The PLO has repeatedly called for a just, durable and
comprehensive settlement of the Palestinian question on the basis of
international legitimacy and all UN resolutions supporting the various
international efforts and initiatives towards this goal. The Declaration of
Independence adopted at the 19th session of the PNC in Algiers on November
15, 1988 has outlined the structure of the future Palestinian State. According
to it: “The state of Palestine is the state of Palestinians wherever they may
be….Governance will be based on principles of social justice, equality and
non-discrimination in public rights of men or women, on grounds of race,
religion, colour or sex, and the aegis of a constitution which ensures the rule
of law and an independent judiciary. Thus shall these principles allow no
departure from Palestine’s age-old spiritual and civil heritage of tolerance
and religious coexistence…. The state of Palestine proclaims its commitment to
the principles and purposes of the United Nations, and to the Universal
Declaration of Human Rights. It proclaims its commitment as well to the
principles and policies of the Non Aligned Movement”[see http://www.al-bab.com/arab/docs/pal/pal3.htm].
While the PLO
began to move forward in a more united manner, a new organisation by the name of
Hamas (the Arabic acronym for Harakat al-Muqawamah al-Islamiyya,
i e, the Islamic Resistance Movement) appeared on the scene. The
‘Islamic Covenant’ published by Hamas on August 18, 1988 [see http://www.ict.org.il/documents/documentdet.cfm?docid=14]
clearly betrays the objectives of the movement. It purveys hatred; its language
is intemperate, vituperative and provocative. It makes extreme demands, which
can never be the basis for any amicable settlement of the Palestinian question.
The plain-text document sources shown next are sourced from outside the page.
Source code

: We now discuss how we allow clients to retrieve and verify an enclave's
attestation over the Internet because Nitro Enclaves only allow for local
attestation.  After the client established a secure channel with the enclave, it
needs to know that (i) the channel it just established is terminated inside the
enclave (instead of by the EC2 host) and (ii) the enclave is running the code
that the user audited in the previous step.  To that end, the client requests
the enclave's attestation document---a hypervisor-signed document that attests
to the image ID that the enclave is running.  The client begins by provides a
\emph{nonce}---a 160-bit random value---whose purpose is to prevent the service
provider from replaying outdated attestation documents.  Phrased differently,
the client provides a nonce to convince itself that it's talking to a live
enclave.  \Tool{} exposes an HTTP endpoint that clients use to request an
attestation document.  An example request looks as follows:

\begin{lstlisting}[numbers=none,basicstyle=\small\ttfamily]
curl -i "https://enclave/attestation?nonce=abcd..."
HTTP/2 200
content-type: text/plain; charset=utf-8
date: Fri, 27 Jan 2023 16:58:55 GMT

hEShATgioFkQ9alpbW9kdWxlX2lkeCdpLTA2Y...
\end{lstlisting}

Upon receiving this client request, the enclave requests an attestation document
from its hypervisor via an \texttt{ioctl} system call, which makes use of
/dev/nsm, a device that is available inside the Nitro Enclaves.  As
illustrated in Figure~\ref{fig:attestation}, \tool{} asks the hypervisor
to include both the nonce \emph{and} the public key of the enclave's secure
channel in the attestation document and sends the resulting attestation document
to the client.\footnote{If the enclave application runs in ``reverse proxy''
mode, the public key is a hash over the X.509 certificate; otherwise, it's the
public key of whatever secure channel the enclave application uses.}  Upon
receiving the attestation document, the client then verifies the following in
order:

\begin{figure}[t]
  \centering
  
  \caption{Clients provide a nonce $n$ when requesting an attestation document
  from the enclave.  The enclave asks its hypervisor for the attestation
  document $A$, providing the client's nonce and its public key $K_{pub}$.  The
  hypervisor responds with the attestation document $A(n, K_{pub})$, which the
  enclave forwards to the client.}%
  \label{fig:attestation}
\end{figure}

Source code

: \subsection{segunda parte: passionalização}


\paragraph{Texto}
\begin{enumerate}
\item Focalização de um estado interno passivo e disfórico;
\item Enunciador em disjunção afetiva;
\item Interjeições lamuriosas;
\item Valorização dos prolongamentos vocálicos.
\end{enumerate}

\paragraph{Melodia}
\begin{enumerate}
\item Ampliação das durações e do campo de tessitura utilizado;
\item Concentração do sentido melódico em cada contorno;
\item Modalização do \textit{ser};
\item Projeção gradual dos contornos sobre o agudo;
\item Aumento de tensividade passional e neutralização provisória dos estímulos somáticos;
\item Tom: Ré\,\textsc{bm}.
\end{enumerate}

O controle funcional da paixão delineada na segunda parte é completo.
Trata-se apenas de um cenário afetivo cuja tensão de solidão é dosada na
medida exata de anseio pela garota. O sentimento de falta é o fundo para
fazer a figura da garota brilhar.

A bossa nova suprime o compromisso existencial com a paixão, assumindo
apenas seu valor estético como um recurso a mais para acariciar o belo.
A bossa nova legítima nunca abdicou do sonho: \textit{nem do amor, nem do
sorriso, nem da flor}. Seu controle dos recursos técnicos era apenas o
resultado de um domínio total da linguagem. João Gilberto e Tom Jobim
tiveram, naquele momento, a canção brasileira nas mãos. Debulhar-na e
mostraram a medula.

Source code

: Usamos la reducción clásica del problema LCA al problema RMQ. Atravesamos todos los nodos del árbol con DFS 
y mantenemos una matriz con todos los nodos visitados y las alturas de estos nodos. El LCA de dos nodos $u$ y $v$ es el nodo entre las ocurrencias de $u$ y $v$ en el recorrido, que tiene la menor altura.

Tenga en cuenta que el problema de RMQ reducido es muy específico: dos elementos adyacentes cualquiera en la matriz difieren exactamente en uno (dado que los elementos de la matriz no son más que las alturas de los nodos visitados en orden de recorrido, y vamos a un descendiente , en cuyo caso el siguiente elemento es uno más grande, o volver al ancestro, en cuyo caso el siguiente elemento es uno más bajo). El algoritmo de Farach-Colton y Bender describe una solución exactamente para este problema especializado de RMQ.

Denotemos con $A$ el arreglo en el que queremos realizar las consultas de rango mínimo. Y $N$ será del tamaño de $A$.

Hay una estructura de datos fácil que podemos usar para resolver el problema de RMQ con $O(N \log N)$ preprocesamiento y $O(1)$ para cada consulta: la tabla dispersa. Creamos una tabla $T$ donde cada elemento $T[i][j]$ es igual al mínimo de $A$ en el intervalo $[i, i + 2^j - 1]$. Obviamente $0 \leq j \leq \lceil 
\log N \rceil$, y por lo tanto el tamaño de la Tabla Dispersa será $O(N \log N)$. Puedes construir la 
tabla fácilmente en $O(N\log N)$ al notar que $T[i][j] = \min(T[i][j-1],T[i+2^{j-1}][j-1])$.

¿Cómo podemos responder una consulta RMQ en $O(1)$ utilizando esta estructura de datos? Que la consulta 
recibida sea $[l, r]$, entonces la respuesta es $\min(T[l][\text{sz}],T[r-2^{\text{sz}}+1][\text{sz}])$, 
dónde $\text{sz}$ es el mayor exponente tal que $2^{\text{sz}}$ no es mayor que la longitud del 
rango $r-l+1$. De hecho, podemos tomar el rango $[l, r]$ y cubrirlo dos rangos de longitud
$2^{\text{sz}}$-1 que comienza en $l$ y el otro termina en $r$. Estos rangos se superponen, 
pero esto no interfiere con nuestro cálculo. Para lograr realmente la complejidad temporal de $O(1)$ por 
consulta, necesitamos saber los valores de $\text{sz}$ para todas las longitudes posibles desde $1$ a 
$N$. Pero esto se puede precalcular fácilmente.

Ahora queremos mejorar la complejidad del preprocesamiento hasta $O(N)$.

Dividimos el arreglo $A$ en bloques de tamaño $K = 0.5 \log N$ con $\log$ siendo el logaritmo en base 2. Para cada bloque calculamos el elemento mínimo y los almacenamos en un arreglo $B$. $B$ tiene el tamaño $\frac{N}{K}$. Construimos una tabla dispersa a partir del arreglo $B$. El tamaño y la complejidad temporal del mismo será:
It is totally opposed to the moderate and secular approach of the PLO. While
subjectively appearing to spew venom at Zionism, objectively the actions of
Hamas fit in well with the vile schemes of the Zionists. It appears that Hamas
“was at first given some encouragement by Israel, as a means of countering the
influence of the PLO.”
Israel perhaps
also encouraged Hamas because “the opposition of the Hamas to an international
conference that would adjudicate the problem of Palestine, coincided with the
policies of the Shamir government” [see http://www.mideastweb.org/hamas.htm].
It is hardly surprising that some among the Palestinians living under trying
conditions in the occupied territories flare up under the baneful influence of
the Hamas, thereby offering the fig leaf of justification for the inhuman
actions of the Israeli armed forces.